A referência foi a deixa para os vereadores de São Borja acusarem Lins de racismo. Após a discussão, o presidente da Câmara exonerou a chefe de gabinete. Para a vereadora, o caso revela o incômodo que seu mandato tem causado entre os colegas de parlamento.

“Nossa mandata é combativa, composta por mulheres trans, com assuntos historicamente invisíveis na sociedade. Sempre fizemos as reflexões sobre igualdade racial, temas da periferia e isso tem impactado na atuação dos nossos colegas. São assuntos que geram polêmicas e visões distintas”, analisa Lins.

A vereadora não tem dúvida de que a demissão da sua chefe de gabinete tem o objetivo de atacar e fragilizá-la politicamente. Desde então, Lins tenta reverter a exoneração na Justiça e está sem chefe de gabinete.

* _Instruções de trabalho_
1) Transcreva do trecho a parte que vai de "A vereadora não" até "sem chefe de gabinete.".
2) Segundo o trecho, o que Lins tenta fazer na Justiça?
Baseie-se somente no trecho.

* _Informações_
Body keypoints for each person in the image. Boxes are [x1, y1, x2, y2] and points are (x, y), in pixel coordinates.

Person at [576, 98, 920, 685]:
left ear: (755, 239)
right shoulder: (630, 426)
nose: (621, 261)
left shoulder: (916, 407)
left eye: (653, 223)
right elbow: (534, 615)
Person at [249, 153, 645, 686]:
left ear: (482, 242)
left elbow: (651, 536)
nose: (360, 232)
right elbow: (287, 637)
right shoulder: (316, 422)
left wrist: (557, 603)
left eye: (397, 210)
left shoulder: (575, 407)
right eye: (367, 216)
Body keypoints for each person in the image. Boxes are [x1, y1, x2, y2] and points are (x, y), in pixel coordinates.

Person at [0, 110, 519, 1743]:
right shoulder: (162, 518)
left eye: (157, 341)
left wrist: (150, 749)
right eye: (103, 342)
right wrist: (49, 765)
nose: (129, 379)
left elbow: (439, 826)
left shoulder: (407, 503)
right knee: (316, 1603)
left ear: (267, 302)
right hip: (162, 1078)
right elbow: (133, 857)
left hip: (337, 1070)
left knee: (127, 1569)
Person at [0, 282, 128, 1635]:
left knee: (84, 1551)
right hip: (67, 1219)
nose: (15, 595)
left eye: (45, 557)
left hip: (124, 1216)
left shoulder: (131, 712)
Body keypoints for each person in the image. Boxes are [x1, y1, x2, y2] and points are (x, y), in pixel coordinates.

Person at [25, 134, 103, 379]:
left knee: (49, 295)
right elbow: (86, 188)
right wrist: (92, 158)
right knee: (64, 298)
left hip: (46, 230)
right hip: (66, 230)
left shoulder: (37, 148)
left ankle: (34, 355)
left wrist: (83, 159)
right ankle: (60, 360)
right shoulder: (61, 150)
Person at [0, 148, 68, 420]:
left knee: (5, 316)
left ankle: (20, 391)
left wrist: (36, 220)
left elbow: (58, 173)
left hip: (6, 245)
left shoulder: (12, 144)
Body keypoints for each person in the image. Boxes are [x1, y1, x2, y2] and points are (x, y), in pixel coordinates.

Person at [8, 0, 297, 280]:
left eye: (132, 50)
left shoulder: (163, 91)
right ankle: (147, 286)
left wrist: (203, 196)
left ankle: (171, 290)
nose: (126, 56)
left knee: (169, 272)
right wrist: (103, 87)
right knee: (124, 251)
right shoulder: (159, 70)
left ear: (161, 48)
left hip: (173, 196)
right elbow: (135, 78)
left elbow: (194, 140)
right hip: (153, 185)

--

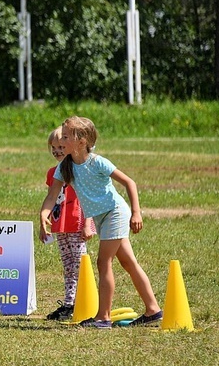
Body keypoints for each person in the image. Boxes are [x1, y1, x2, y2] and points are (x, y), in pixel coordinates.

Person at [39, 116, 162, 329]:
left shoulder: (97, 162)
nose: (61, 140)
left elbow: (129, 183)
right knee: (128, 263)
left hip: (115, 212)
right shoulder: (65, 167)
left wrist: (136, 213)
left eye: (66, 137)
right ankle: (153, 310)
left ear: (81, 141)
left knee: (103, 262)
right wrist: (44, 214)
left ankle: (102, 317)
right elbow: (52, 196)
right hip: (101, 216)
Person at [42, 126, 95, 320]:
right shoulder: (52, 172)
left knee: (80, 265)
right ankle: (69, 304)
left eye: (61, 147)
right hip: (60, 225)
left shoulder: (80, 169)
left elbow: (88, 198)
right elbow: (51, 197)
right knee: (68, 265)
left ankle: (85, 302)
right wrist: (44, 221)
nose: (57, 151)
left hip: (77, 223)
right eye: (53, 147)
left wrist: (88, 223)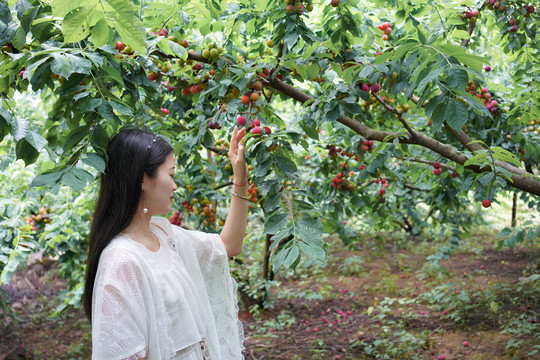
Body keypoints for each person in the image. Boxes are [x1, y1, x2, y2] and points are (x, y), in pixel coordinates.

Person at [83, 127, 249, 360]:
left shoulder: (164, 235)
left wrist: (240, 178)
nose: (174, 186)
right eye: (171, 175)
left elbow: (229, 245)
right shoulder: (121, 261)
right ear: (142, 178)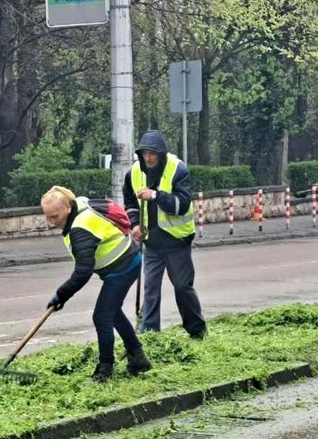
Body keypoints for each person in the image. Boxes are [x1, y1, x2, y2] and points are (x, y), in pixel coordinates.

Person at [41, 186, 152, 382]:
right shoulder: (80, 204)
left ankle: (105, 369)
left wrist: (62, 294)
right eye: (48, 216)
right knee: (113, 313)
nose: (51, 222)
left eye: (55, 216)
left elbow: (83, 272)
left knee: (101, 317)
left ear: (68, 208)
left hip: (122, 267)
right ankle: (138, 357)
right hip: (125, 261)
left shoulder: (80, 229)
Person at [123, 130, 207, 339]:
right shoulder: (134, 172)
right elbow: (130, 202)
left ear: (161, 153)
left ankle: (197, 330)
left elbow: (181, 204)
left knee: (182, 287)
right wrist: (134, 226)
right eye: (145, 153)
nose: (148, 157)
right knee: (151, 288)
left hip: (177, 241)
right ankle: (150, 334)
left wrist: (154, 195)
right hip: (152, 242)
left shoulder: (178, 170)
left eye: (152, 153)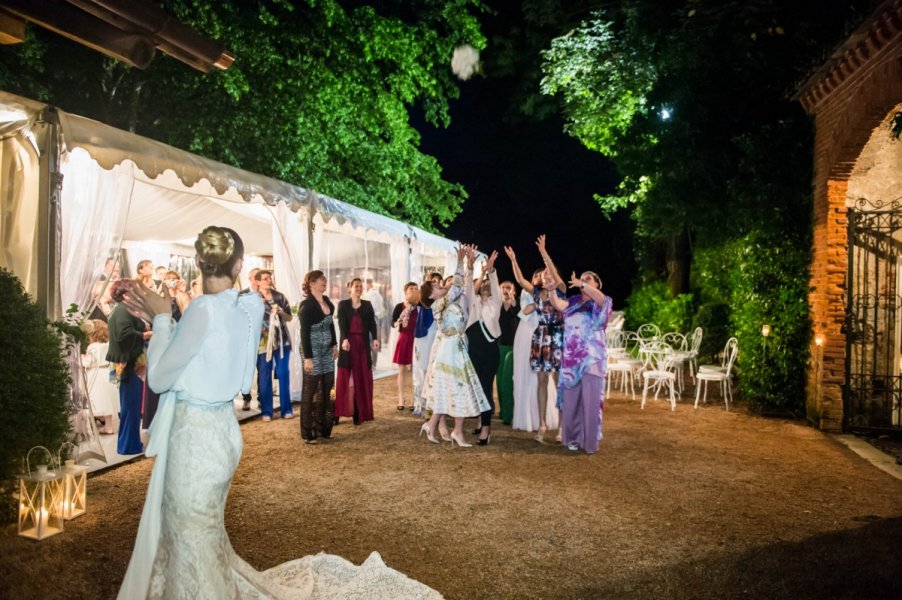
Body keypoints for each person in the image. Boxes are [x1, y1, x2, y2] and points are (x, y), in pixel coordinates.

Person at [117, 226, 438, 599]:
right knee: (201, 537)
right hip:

* * *

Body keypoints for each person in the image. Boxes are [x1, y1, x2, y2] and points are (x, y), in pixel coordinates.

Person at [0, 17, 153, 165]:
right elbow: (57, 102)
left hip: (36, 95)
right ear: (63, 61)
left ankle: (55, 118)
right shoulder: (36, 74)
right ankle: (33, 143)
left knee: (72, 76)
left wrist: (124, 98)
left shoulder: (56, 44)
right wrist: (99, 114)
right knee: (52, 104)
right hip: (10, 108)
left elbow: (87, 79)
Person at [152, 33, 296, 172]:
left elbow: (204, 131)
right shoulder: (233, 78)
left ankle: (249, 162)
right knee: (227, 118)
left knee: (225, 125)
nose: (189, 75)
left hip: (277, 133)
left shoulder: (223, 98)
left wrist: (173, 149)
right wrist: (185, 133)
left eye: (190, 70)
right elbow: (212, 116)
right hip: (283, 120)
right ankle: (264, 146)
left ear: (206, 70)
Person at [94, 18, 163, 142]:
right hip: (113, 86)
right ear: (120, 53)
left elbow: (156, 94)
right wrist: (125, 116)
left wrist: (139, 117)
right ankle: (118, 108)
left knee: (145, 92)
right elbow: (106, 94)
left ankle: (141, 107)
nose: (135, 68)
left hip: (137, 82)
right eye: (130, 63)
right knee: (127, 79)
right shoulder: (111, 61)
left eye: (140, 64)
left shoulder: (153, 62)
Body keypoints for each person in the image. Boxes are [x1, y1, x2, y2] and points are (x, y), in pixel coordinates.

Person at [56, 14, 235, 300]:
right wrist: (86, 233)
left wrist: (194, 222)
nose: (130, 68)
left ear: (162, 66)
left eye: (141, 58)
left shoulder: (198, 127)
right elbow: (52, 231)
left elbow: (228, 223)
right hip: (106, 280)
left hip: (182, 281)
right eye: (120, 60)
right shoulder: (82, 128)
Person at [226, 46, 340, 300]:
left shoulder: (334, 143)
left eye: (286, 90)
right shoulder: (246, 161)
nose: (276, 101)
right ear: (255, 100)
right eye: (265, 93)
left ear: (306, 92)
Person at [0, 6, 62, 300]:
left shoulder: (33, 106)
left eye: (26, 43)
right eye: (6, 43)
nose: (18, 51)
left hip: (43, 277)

* _Respostas por tarefa_
1)
A vereadora não tem dúvida de que a demissão da sua chefe de gabinete tem o objetivo de atacar e fragilizá-la politicamente. Desde então, Lins tenta reverter a exoneração na Justiça e está sem chefe de gabinete.

2) Reverter a exoneração de sua chefe de gabinete.